Search code examples
c#filesearchscriptingsearch-engine

Text files to test the functionality of a search engine


In the purpose of practicing for an upcoming programming contest, I'm making a very basic search engine in C# that takes a query from the user (e.g. "Markov Decision Process") and searches through a couple of files to find the most relevant one to the query.

The application seems to be working (I used a term-document matrix algorithm).

But now I'd like to test the functionality of the search engine to see if it really is working properly. I tried to take a couple of Wikipedia articles and saving them as .txt files and testing it out, but I just can't see if it's working fast enough (even with some timers).

My question is, is there a website that shows a couple of files to test a search engine on (along with the logically expected result)?

I'm testing with common sense so far, but it would be great to be sure of my results.

Also, how can I get a collection of .txt files (maybe 10 000+ files) about various subjects to see if my application runs fast enough?
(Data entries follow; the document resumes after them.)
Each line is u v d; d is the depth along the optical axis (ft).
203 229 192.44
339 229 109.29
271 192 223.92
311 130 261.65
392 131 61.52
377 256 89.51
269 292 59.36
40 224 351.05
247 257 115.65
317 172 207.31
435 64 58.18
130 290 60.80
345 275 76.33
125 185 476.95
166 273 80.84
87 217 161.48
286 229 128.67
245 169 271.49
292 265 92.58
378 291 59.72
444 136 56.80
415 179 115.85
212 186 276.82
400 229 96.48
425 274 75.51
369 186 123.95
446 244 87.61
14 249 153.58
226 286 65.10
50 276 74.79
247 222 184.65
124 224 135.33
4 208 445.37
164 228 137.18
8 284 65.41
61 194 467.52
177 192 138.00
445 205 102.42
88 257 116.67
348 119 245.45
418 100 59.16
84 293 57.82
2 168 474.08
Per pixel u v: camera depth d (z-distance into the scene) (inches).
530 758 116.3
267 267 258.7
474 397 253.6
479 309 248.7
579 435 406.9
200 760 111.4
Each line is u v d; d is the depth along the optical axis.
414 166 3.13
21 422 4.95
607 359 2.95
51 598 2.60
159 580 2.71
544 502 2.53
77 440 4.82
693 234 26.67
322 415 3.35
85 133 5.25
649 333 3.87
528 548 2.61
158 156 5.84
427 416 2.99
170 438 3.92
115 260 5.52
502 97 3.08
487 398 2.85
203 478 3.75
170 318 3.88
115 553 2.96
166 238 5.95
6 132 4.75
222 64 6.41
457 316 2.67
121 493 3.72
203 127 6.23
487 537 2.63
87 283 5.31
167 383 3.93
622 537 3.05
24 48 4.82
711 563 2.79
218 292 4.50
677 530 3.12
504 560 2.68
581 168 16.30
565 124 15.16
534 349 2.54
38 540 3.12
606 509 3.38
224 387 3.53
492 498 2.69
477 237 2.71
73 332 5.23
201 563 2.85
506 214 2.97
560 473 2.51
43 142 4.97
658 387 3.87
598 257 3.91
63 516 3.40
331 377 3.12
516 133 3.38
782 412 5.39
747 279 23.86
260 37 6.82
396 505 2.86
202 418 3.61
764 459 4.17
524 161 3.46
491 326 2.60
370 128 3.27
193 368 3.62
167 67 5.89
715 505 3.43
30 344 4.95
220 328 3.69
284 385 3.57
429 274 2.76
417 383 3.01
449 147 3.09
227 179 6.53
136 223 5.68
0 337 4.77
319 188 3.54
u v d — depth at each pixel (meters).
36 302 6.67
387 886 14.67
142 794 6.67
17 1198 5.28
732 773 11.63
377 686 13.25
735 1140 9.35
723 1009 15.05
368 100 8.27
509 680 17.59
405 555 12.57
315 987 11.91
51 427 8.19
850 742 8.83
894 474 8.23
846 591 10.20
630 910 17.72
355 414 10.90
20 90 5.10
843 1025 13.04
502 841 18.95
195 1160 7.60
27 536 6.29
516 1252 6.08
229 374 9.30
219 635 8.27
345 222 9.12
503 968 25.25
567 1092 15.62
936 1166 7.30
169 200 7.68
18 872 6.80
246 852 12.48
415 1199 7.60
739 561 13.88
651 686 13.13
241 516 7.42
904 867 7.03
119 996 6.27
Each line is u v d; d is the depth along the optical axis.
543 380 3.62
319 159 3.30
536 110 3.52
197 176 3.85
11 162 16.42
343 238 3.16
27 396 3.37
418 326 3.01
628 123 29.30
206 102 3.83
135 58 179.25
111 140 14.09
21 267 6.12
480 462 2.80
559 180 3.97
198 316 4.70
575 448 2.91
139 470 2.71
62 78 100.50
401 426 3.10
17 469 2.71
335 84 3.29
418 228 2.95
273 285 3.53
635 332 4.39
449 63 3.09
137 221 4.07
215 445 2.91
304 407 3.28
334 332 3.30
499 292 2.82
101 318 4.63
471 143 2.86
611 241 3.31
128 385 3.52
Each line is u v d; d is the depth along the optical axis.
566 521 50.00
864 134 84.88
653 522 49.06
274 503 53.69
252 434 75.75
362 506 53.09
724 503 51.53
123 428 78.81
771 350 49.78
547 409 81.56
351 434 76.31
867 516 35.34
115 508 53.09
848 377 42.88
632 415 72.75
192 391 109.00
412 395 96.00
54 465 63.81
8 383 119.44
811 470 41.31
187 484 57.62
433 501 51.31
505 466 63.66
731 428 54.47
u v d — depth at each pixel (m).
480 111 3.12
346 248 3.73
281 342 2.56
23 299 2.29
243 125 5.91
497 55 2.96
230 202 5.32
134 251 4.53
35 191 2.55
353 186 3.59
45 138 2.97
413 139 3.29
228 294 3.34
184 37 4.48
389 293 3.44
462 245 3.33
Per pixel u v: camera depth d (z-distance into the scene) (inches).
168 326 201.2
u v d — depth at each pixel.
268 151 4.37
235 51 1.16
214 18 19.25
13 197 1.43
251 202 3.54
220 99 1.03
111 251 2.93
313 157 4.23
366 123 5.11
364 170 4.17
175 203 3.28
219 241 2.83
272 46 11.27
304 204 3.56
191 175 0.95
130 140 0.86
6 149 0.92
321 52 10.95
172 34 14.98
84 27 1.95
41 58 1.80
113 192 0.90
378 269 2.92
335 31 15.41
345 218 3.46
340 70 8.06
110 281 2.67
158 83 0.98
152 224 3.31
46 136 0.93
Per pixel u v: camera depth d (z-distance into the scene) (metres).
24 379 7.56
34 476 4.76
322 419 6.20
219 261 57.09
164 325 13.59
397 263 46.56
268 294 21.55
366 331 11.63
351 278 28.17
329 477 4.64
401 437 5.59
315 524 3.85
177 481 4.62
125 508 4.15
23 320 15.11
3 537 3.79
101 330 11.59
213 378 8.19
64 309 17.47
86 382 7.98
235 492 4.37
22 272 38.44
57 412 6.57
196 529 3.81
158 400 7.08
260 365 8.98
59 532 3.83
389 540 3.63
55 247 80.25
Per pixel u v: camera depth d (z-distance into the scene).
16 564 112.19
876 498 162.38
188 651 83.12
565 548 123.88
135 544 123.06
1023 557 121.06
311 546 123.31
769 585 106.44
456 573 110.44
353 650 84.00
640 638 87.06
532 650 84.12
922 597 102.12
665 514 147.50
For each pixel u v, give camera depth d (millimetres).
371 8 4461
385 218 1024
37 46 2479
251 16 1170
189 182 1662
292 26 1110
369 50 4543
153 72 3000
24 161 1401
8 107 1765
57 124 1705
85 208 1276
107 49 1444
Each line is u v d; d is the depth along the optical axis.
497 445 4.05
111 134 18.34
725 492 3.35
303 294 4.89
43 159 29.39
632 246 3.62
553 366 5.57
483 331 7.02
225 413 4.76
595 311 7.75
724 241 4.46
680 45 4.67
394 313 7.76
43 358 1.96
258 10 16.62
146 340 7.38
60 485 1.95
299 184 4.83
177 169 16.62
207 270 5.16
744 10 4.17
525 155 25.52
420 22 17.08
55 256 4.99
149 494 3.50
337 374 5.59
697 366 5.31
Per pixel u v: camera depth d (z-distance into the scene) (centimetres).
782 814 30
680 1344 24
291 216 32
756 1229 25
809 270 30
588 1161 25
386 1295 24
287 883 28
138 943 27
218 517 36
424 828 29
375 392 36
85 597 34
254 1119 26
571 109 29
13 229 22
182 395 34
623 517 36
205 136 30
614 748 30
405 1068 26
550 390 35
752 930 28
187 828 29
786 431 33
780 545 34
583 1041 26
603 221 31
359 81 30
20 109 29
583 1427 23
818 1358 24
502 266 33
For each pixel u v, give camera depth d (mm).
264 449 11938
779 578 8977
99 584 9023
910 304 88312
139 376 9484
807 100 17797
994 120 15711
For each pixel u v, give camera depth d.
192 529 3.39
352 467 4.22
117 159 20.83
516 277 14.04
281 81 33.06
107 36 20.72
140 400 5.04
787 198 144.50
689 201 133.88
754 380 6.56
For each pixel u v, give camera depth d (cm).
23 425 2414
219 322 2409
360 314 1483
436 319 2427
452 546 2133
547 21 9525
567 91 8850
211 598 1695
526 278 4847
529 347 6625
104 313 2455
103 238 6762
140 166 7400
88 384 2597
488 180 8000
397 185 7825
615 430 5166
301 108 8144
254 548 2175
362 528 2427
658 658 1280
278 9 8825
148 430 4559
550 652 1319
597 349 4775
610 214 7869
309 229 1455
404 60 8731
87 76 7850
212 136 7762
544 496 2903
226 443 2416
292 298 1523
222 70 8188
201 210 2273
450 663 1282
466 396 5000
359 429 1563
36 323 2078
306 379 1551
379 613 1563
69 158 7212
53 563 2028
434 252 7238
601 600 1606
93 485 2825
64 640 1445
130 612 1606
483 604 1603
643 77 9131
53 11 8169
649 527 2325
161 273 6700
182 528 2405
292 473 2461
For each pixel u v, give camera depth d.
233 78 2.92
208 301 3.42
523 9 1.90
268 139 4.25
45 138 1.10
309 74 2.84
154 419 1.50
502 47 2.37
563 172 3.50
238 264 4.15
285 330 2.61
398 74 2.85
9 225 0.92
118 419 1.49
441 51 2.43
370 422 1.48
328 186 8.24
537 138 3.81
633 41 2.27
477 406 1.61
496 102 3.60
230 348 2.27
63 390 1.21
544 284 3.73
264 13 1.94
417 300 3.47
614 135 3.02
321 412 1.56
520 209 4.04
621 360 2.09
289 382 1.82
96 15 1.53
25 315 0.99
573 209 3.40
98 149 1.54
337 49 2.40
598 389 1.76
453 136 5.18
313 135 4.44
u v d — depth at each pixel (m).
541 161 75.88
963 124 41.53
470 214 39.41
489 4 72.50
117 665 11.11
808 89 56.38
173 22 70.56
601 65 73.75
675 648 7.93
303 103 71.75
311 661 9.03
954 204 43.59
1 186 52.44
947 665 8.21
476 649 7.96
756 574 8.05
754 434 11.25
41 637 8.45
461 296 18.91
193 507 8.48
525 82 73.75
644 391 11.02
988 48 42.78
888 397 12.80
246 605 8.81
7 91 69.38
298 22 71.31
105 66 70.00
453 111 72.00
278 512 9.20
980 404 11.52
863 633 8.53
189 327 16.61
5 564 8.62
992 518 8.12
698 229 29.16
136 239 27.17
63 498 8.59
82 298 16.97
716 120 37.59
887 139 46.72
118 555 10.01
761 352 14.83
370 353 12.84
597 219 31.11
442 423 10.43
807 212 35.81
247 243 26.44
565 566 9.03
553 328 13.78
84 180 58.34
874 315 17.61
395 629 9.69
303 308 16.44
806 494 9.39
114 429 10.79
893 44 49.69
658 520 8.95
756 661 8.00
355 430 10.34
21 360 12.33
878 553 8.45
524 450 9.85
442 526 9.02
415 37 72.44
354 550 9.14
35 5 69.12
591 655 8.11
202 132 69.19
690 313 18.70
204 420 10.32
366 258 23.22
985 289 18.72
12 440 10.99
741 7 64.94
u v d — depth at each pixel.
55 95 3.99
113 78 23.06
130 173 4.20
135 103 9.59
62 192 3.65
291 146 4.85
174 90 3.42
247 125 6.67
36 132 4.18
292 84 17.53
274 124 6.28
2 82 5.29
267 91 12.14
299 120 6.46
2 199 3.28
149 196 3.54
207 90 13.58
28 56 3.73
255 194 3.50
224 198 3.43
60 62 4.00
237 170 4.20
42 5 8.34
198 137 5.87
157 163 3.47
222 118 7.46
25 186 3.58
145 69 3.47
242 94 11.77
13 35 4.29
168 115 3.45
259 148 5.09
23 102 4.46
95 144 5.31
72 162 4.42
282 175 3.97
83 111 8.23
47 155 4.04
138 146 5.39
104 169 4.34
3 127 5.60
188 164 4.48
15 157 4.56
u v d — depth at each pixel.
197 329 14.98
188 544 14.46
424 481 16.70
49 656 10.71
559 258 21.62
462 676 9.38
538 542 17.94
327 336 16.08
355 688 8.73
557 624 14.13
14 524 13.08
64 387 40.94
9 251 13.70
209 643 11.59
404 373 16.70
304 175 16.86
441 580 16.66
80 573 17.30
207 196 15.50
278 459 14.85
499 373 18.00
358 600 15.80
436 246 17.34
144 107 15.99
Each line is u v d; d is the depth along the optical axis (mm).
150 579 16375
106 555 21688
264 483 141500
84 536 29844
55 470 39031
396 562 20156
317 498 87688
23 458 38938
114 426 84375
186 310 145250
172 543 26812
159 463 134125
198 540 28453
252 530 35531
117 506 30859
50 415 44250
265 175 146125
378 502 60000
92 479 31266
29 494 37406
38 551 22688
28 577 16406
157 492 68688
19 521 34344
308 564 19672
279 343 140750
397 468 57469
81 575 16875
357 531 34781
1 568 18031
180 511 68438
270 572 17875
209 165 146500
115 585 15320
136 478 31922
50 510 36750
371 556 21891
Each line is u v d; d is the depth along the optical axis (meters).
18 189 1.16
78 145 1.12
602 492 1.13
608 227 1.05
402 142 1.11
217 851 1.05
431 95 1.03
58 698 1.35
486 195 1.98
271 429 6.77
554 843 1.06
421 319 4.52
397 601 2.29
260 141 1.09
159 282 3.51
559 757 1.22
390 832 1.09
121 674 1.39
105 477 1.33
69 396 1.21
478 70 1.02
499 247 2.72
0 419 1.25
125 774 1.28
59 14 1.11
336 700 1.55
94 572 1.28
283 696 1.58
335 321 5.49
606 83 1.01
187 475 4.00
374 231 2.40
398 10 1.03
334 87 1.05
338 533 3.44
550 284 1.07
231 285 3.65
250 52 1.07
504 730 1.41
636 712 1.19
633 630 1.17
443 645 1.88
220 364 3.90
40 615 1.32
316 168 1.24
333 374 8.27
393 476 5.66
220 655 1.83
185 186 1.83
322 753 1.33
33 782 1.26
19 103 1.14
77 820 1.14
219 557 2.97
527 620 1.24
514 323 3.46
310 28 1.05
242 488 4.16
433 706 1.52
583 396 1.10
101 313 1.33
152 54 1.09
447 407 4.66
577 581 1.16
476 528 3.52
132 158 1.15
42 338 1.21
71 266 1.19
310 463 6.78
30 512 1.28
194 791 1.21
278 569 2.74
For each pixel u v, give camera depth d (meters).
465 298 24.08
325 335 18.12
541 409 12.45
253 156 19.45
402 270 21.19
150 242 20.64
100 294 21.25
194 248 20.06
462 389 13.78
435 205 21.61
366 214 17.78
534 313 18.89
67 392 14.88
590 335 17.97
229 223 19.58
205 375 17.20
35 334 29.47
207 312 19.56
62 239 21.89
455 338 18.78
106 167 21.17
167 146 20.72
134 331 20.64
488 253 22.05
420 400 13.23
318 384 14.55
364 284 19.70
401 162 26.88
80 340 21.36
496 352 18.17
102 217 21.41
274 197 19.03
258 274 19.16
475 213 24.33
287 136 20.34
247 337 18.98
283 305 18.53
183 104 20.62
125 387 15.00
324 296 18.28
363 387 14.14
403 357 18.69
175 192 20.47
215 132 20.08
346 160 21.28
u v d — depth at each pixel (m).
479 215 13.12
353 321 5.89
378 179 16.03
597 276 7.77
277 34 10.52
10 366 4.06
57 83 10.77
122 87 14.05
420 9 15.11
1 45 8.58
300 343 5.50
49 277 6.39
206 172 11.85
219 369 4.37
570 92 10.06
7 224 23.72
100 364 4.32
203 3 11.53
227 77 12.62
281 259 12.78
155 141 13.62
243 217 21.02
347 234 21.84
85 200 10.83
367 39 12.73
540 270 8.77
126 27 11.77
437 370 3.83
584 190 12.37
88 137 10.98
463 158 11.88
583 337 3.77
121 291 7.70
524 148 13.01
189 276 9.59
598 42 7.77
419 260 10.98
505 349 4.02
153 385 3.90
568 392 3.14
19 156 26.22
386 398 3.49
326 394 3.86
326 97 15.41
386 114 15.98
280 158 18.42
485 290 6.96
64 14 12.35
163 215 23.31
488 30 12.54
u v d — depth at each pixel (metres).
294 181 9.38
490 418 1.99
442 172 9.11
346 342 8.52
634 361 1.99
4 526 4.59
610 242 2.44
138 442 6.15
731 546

I tried copying a few Wikipedia articles, but it would take way too much time to do. I also thought about making a script of some sort to do it for me, but I really don't know how to do that.

So, where can I find a lot of files with separated subjects?

Otherwise, how can I benchmark my application?

Note: I guess a simple big .txt file where each line represents a "file" about a subject would do the job too.


Solution

  • You can get wikipedia pages by using a recursive function and loading the html from every page linked to by one set page.

    if you have some experience with c# this should help you: http://www.csharp-station.com/HowTo/HttpWebFetch.aspx

    then loop through the text and collect all the instances of the text: "<a href=\"" and recursively call that method. You should also use a counter to limit the number of recursions.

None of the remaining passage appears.